Given text
· · · · · · ·

# 3.5 HP Penn state cyclone



## Mike1950 (Dec 17, 2015)

Finally it is on the wall- It is heavy and there has to be enough room under for the 2 55 gal. barrels.



 



 


OMG- where are the instructions...........

Reactions: Like 10 | Way Cool 5


----------



## Sprung (Dec 17, 2015)

Nice start, Mike! I'm getting ready to do the same thing and run dust collection lines, but on a much smaller scale than you will be doing - especially since everything that will be hooked up to it will be within 10 feet or so of the collector.

Reactions: Like 1


----------



## ripjack13 (Dec 17, 2015)

I'm pretty sure those silver things connect to the 55g barrel not lumped together inside it...

Reactions: Funny 4


----------



## Mike1950 (Dec 17, 2015)

Sprung said:


> Nice start, Mike! I'm getting ready to do the same thing and run dust collection lines, but on a much smaller scale than you will be doing - especially since everything that will be hooked up to it will be within 10 feet or so of the collector.



That was the only part I can't do myself. Sucker is heavy and all the weight is in the motor. Lot of work to do but I keep telling myself I only have to do it once....

· · · · · · ·

Data extracts
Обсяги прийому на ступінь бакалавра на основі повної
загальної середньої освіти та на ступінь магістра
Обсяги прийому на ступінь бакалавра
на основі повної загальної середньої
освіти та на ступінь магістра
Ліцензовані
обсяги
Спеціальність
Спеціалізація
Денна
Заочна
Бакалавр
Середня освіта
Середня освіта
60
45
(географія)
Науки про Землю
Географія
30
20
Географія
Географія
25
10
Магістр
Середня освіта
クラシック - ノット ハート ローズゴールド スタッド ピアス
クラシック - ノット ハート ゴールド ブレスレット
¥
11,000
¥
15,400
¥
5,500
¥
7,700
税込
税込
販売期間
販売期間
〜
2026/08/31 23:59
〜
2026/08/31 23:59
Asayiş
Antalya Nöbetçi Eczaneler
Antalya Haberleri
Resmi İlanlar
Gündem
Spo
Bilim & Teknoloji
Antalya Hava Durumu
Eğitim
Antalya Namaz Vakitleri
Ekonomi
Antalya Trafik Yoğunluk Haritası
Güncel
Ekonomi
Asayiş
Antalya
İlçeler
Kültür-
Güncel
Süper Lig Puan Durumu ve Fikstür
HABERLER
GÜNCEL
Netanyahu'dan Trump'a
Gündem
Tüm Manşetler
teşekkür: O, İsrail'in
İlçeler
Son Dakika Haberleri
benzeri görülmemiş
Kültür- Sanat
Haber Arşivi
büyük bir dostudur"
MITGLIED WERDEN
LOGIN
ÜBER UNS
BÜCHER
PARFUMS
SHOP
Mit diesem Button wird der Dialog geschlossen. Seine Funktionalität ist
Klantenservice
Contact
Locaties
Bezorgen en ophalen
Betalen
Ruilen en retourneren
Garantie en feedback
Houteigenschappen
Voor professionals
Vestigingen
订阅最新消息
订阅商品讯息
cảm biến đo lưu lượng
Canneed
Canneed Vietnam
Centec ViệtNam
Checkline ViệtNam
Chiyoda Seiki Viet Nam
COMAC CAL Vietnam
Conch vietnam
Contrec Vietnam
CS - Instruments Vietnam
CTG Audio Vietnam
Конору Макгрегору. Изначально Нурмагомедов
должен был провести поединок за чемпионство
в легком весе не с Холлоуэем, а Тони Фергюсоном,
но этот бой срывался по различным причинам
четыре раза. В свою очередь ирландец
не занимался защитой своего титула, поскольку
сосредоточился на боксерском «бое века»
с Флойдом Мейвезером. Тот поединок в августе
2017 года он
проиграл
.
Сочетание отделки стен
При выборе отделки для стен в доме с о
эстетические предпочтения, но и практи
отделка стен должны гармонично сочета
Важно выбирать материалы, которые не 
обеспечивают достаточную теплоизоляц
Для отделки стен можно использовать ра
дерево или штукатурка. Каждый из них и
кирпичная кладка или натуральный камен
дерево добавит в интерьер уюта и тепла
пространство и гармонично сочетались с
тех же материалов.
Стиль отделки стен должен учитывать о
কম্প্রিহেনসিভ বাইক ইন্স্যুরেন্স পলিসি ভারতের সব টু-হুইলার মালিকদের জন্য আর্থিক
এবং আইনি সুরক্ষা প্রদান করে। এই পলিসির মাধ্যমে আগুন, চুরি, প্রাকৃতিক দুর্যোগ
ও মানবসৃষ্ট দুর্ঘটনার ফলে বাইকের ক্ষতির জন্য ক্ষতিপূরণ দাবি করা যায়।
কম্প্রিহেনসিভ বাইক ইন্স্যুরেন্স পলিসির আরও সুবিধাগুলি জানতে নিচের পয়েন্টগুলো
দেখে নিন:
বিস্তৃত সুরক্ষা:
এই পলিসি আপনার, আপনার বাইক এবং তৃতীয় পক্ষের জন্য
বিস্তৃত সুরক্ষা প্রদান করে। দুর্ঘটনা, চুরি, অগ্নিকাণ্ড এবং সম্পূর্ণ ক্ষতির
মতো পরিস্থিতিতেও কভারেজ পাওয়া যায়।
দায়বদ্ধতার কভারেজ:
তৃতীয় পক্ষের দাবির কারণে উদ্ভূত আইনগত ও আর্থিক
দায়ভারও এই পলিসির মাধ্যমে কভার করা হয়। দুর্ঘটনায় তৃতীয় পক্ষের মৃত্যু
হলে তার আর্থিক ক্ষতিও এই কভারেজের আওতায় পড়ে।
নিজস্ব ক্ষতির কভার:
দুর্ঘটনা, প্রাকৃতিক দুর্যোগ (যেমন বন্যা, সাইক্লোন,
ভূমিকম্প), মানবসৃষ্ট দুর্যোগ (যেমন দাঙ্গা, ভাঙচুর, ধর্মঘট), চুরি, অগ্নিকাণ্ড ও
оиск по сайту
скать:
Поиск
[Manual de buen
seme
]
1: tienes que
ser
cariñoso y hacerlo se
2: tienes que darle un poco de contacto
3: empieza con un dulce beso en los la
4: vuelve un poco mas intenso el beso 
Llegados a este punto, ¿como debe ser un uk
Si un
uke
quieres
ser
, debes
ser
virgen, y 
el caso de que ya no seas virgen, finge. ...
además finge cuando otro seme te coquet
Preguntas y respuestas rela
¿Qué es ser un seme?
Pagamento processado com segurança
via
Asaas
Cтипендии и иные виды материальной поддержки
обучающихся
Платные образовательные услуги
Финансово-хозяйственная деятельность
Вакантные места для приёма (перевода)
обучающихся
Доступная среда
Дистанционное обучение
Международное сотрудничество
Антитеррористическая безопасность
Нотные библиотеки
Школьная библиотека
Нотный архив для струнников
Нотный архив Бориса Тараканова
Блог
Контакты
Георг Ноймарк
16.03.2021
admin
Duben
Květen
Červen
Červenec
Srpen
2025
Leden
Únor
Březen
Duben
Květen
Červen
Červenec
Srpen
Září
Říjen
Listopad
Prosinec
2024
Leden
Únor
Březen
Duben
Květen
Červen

· · · · · · ·

Your tasks
1. From the cyclone thread, quote the passage that begins at the words "## Sprung (Dec" and stops after "ripjack13 (Dec 17, 2015)".
2. In the cyclone thread, what does the collector need enough room for underneath it?
You won't need the listing for any of this work.

Solution list
1.
## Sprung (Dec 17, 2015)

Nice start, Mike! I'm getting ready to do the same thing and run dust collection lines, but on a much smaller scale than you will be doing - especially since everything that will be hooked up to it will be within 10 feet or so of the collector.

Reactions: Like 1


----------



## ripjack13 (Dec 17, 2015)

2. It needs enough room for the two 55-gallon barrels.